Set Latihan -
(a) Tulis ulang bagian bacaan tentang kemiskinan yang dibuka dengan kata-kata "Seperti halnya faktor" dan ditutup dengan "Development Bank (ADB).". Tukar "pemerintah" dengan "penguasa".
(b) Dalam paragraf bacaan tentang kemiskinan yang dimulai dengan "Seiring kemajuan zaman", kata apa saja yang diawali huruf "se"?
(c) Menurut bacaan tentang kemiskinan, antara lembaga mana saja terjadi perbedaan angka dan saling lempar statmen?

Bacaan -
Senin, 31 Desember 2012

Bangkitkan Kesadaran Sosial untuk Atasi Kemiskinan


Seiring kemajuan zaman, semakin kompleks pula persoalan yang dialami masyarakat. Hal ini terbukti dari banyaknya persoalan yang tengah membelit masyarakat dari berbagai elemen. Khusus bagi negara yang sedang berkembang seperti Indonesia, maka persoalan kemiskinan menjadi salah satu masalah yang tengah mengakar selama ini.
Seperti halnya faktor penyebab kemiskinan yang beragam, maka faktor penyebab kegagalan strategi pengentasan kemiskinan pun beragam. Namun uniknya, meski program pengentasan kemiskinan yang dilakukan pemerintah belum cukup mampu mengurangi kemiskinan yang membelenggu kalangan bawah, nyatanya pemerintah terus ngotot bahwa kemiskinan menurun dari tahun ke tahun. Hal ini terlihat dari perbedaan angka dan saling lempar statmen antara Badan Pusat Statistik (BPS) dengan Asian Development Bank (ADB).

Data Tinjauan -
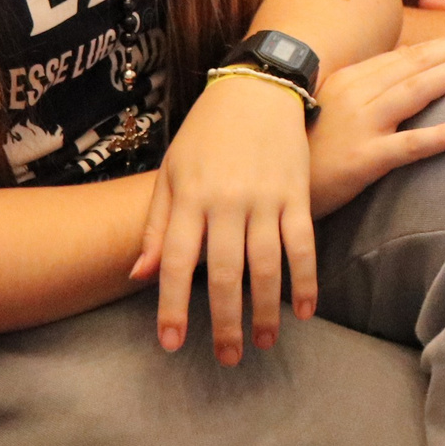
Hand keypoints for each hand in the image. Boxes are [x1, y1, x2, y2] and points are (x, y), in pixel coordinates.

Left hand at [131, 72, 313, 365]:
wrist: (257, 87)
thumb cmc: (206, 133)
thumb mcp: (172, 172)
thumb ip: (157, 226)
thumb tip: (139, 277)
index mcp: (190, 197)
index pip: (176, 262)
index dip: (172, 306)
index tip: (171, 344)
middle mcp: (226, 202)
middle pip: (223, 273)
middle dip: (225, 321)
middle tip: (227, 358)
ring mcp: (265, 198)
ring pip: (266, 265)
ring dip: (266, 310)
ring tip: (263, 343)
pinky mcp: (297, 193)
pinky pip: (303, 244)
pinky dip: (305, 279)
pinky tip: (306, 311)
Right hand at [308, 27, 444, 217]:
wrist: (268, 185)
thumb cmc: (305, 150)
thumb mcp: (333, 109)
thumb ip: (367, 88)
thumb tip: (408, 65)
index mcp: (350, 79)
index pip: (406, 55)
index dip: (443, 42)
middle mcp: (356, 93)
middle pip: (416, 63)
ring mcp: (360, 124)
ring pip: (416, 91)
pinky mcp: (363, 159)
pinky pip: (411, 144)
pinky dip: (444, 134)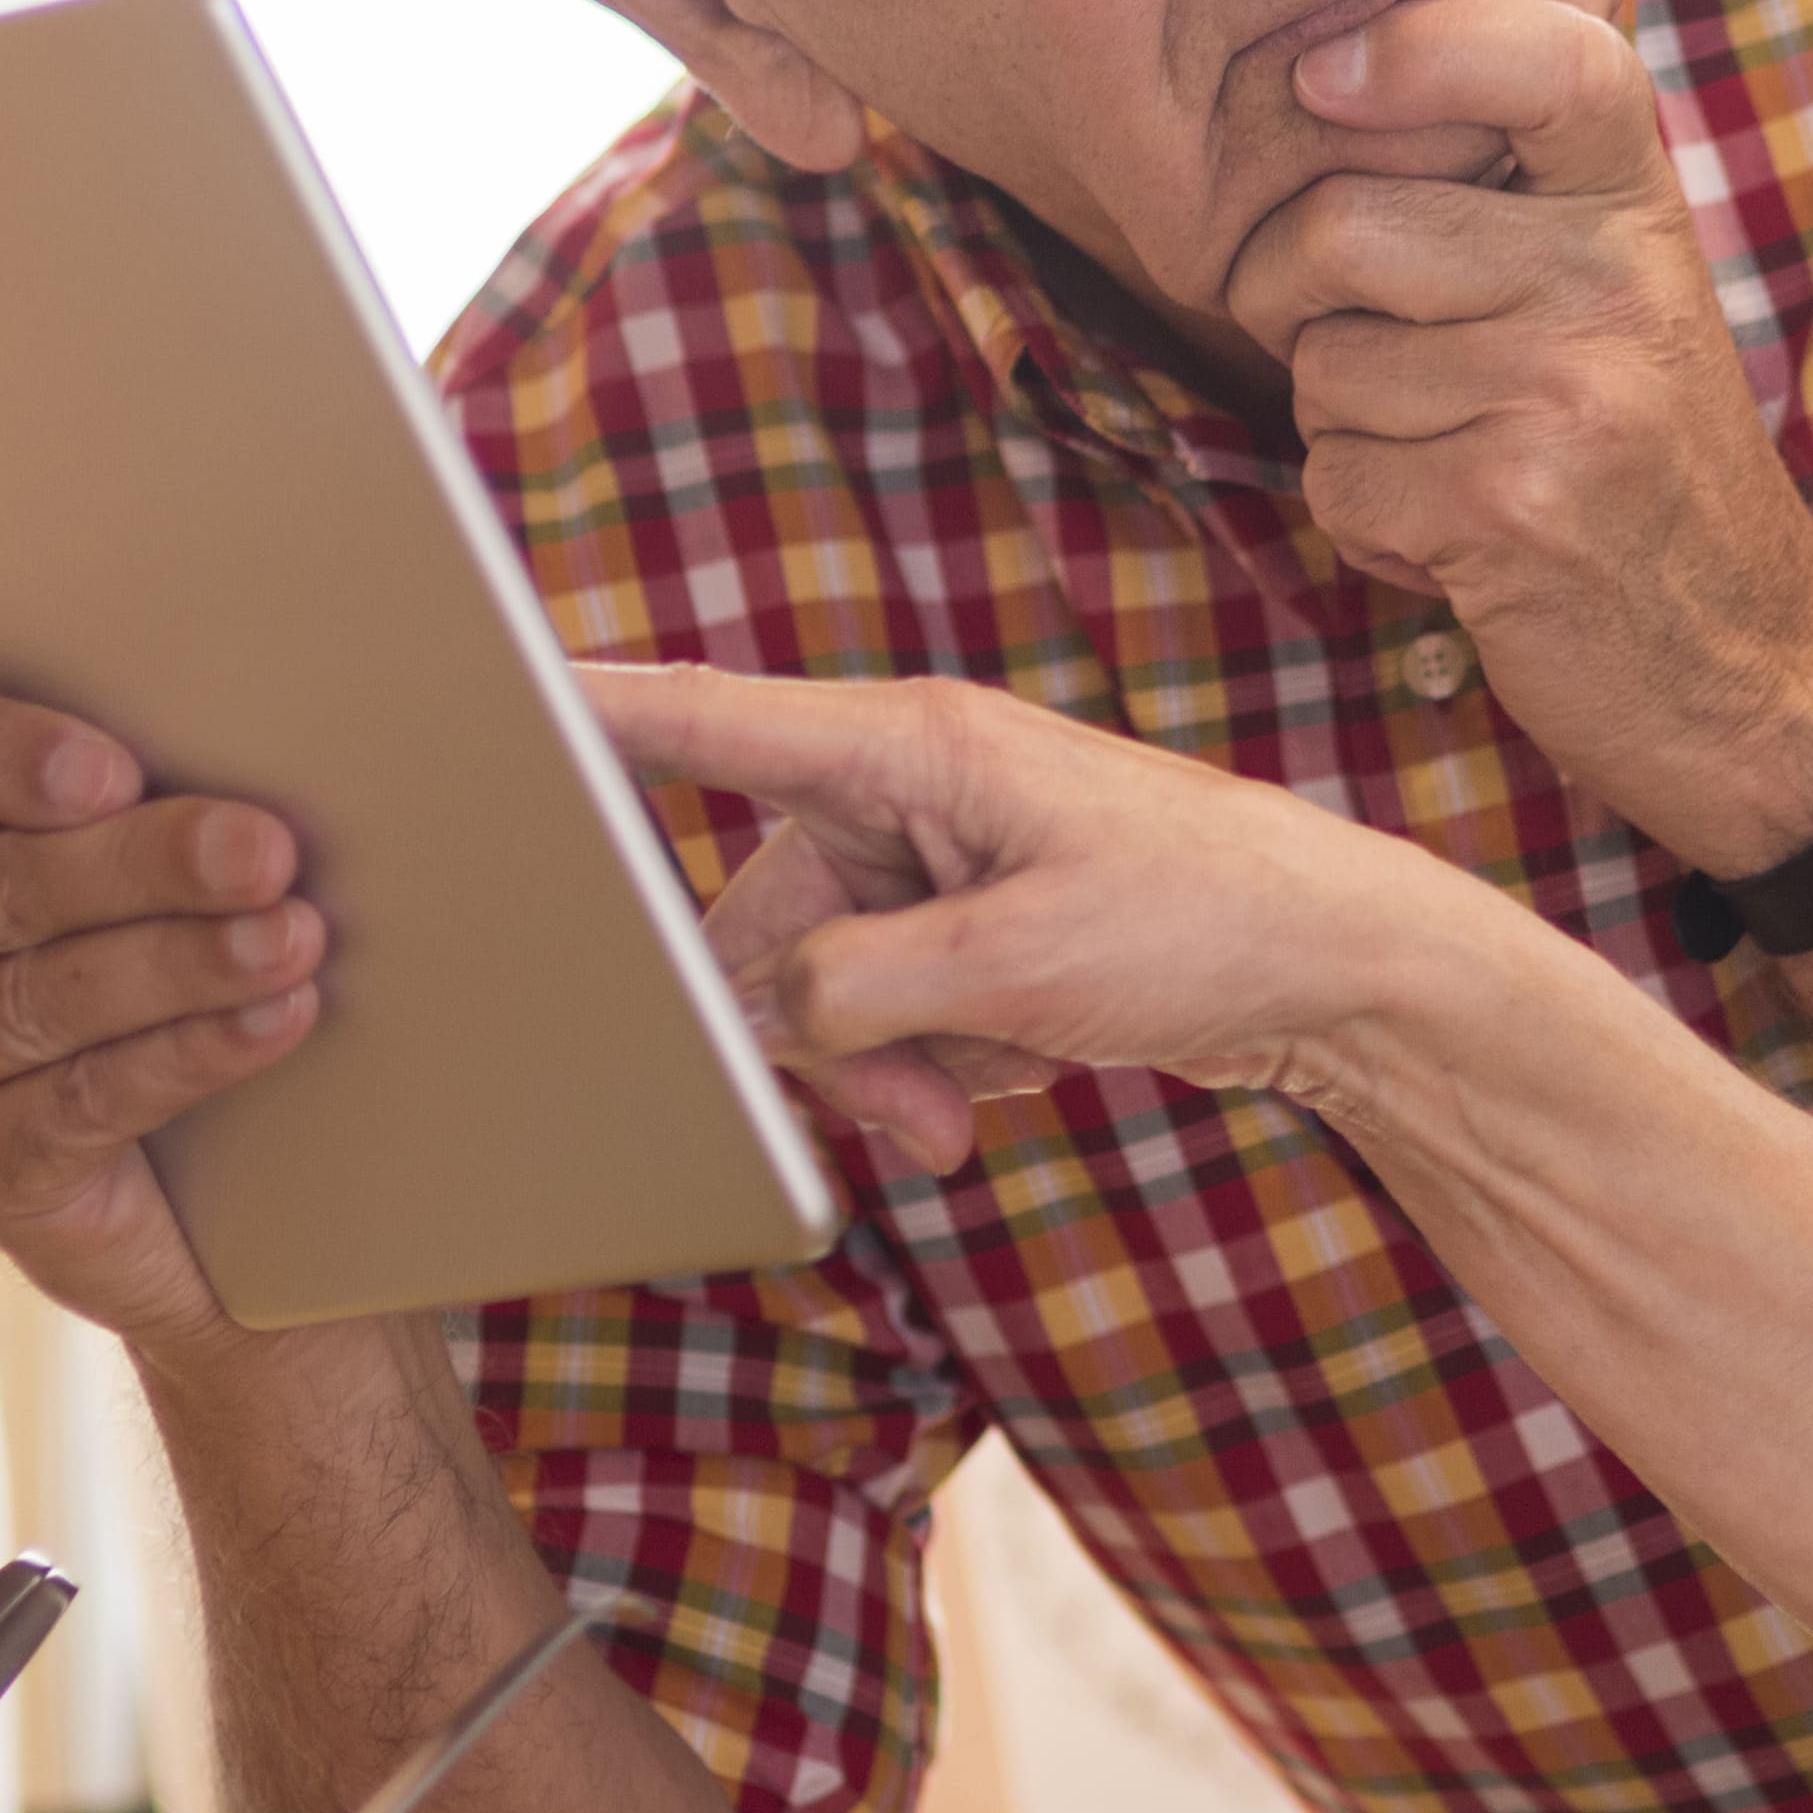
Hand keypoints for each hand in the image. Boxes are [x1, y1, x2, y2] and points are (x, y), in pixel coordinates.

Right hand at [0, 667, 333, 1341]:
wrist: (191, 1190)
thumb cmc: (172, 980)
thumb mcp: (149, 875)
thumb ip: (158, 806)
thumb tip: (262, 777)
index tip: (110, 771)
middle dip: (141, 865)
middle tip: (264, 852)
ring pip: (38, 997)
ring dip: (180, 963)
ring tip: (290, 940)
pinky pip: (73, 1102)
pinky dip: (185, 1056)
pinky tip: (269, 1023)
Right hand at [590, 663, 1509, 1173]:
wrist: (1347, 976)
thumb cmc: (1209, 924)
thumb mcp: (1010, 971)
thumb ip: (850, 987)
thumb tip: (760, 1013)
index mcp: (906, 746)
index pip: (699, 719)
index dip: (576, 714)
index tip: (464, 695)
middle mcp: (905, 786)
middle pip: (748, 910)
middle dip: (799, 1030)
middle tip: (903, 1110)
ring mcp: (935, 858)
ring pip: (813, 984)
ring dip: (869, 1069)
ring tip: (962, 1117)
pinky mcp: (967, 925)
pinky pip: (879, 1008)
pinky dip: (919, 1065)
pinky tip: (998, 1088)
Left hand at [1221, 0, 1812, 867]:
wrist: (1754, 665)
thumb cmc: (1648, 472)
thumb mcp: (1622, 295)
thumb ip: (1516, 199)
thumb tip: (1319, 98)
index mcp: (1637, 206)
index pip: (1547, 57)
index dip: (1415, 46)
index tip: (1320, 77)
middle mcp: (1611, 280)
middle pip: (1340, 226)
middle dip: (1286, 297)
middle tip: (1355, 349)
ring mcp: (1565, 391)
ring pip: (1321, 367)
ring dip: (1345, 434)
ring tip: (1450, 464)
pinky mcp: (1510, 505)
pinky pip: (1338, 480)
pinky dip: (1368, 525)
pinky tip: (1457, 539)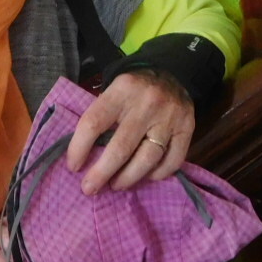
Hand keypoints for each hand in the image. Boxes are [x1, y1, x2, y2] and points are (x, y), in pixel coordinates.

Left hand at [66, 71, 193, 195]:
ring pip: (147, 159)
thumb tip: (83, 156)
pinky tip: (146, 177)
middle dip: (102, 173)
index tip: (73, 166)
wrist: (172, 73)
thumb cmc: (133, 90)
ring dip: (128, 178)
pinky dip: (157, 174)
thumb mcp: (113, 91)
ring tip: (116, 185)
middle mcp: (147, 103)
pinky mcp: (187, 128)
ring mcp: (169, 117)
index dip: (79, 148)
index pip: (95, 122)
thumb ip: (101, 117)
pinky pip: (172, 161)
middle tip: (89, 188)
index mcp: (121, 90)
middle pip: (121, 147)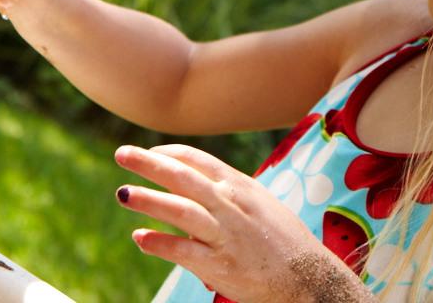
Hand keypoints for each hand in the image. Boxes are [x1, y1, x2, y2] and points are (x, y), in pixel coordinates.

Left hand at [115, 144, 372, 302]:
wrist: (310, 279)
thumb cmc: (285, 241)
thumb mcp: (260, 203)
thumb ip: (230, 191)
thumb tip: (200, 182)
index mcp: (240, 186)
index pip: (197, 160)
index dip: (168, 154)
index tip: (149, 153)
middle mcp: (231, 205)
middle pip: (183, 177)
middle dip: (149, 164)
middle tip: (122, 154)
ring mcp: (226, 234)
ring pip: (181, 210)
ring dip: (149, 200)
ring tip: (123, 193)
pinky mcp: (221, 265)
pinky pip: (184, 251)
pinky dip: (160, 243)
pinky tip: (140, 238)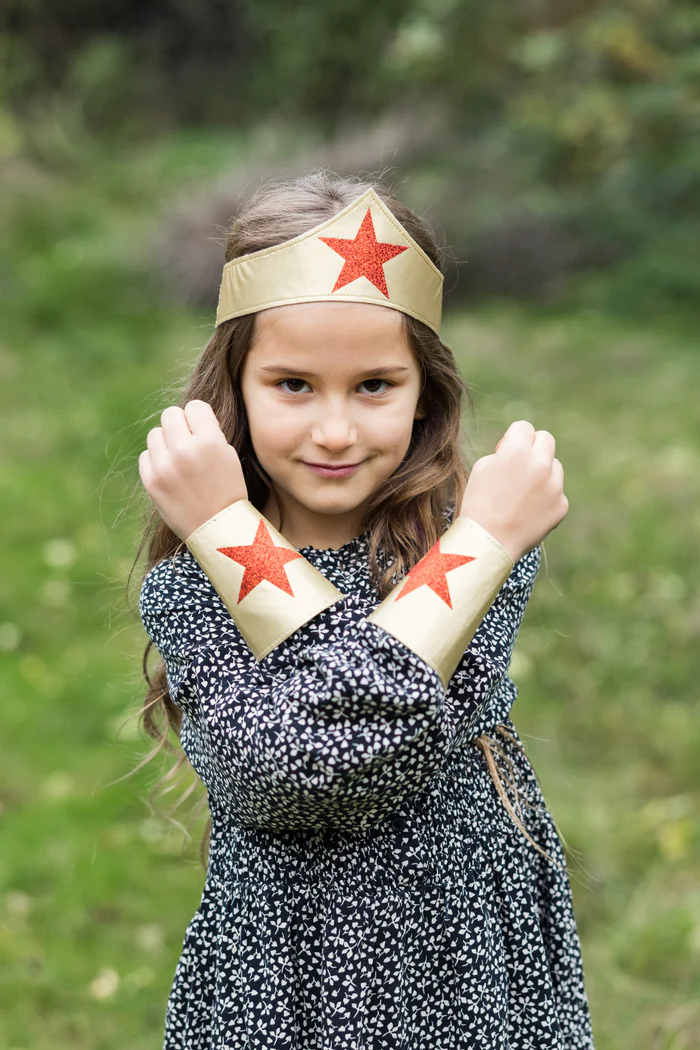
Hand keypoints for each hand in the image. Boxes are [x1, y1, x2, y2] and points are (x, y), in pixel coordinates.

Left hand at [139, 400, 247, 541]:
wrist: (217, 529)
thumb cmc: (227, 490)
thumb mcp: (228, 455)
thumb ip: (208, 432)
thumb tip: (186, 417)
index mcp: (209, 442)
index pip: (195, 406)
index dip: (199, 417)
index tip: (203, 430)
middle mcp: (184, 451)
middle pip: (170, 415)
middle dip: (180, 425)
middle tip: (188, 441)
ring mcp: (164, 467)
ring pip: (155, 434)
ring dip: (166, 442)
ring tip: (179, 459)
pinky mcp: (151, 482)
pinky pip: (145, 456)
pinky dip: (156, 461)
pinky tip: (170, 473)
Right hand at [459, 420, 567, 561]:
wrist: (488, 543)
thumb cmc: (478, 504)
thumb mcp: (482, 468)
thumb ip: (505, 453)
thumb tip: (522, 450)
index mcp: (517, 450)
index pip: (524, 427)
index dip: (513, 438)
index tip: (506, 451)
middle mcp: (541, 464)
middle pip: (546, 439)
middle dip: (533, 447)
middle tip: (519, 464)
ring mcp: (555, 485)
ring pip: (554, 466)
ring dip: (541, 472)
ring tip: (520, 494)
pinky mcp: (561, 505)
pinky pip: (556, 492)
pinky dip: (545, 498)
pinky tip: (527, 511)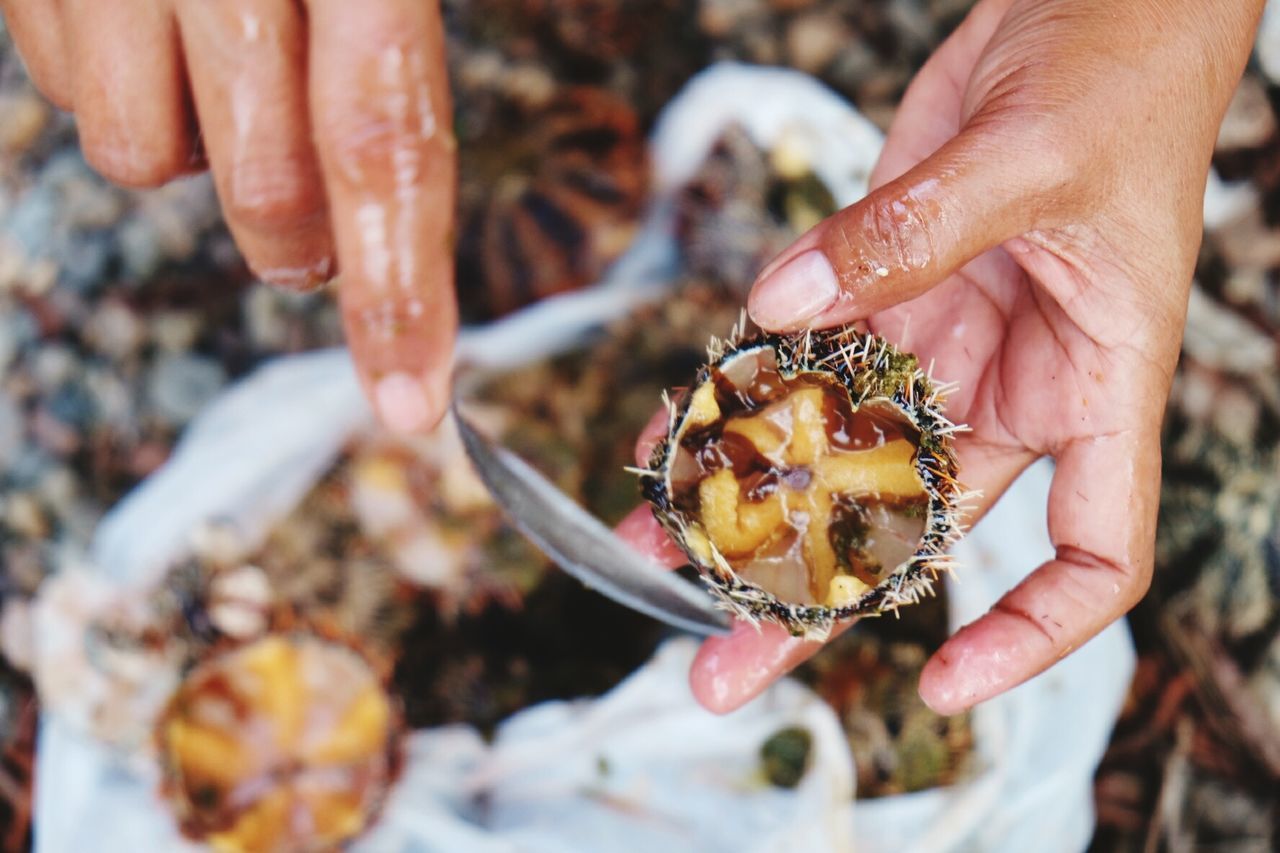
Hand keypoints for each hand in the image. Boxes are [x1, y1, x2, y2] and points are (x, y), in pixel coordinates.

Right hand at [1, 0, 455, 431]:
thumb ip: (399, 66)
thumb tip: (406, 214)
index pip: (384, 145)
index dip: (401, 288)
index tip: (410, 403)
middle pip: (266, 184)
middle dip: (299, 242)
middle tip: (313, 217)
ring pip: (140, 158)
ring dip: (192, 154)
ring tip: (217, 75)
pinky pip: (63, 94)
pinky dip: (121, 94)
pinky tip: (149, 35)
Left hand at [620, 0, 1261, 713]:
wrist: (1093, 4)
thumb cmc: (1120, 78)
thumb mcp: (1031, 159)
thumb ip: (912, 233)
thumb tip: (786, 301)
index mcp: (1095, 386)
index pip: (1091, 553)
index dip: (1029, 632)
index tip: (944, 684)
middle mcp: (1010, 387)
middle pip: (917, 530)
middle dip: (816, 600)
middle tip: (719, 668)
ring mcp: (937, 347)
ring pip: (836, 456)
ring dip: (746, 506)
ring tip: (652, 552)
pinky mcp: (877, 295)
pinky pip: (797, 364)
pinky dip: (732, 401)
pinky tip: (664, 439)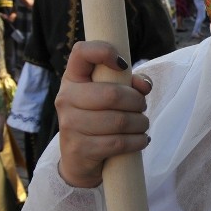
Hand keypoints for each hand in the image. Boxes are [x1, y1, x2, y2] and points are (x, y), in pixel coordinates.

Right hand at [56, 41, 151, 187]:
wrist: (79, 159)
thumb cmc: (99, 118)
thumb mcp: (111, 95)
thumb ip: (130, 83)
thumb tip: (144, 85)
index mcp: (73, 78)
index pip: (81, 52)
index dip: (104, 51)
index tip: (122, 64)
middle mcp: (65, 98)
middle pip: (112, 94)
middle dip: (137, 101)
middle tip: (142, 107)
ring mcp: (69, 124)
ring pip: (119, 121)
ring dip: (140, 123)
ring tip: (142, 125)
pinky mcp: (79, 149)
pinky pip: (118, 143)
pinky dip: (137, 141)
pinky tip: (141, 140)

Jawaban -
(a)
Seperti halnya faktor penyebab kemiskinan yang beragam, maka faktor penyebab kegagalan strategi pengentasan kemiskinan pun beragam. Namun uniknya, meski program pengentasan kemiskinan yang dilakukan penguasa belum cukup mampu mengurangi kemiskinan yang membelenggu kalangan bawah, nyatanya penguasa terus ngotot bahwa kemiskinan menurun dari tahun ke tahun. Hal ini terlihat dari perbedaan angka dan saling lempar statmen antara Badan Pusat Statistik (BPS) dengan Asian Development Bank (ADB).

(b) Seiring, semakin, sedang, seperti, selama

(c) Antara Badan Pusat Statistik (BPS) dan Asian Development Bank (ADB).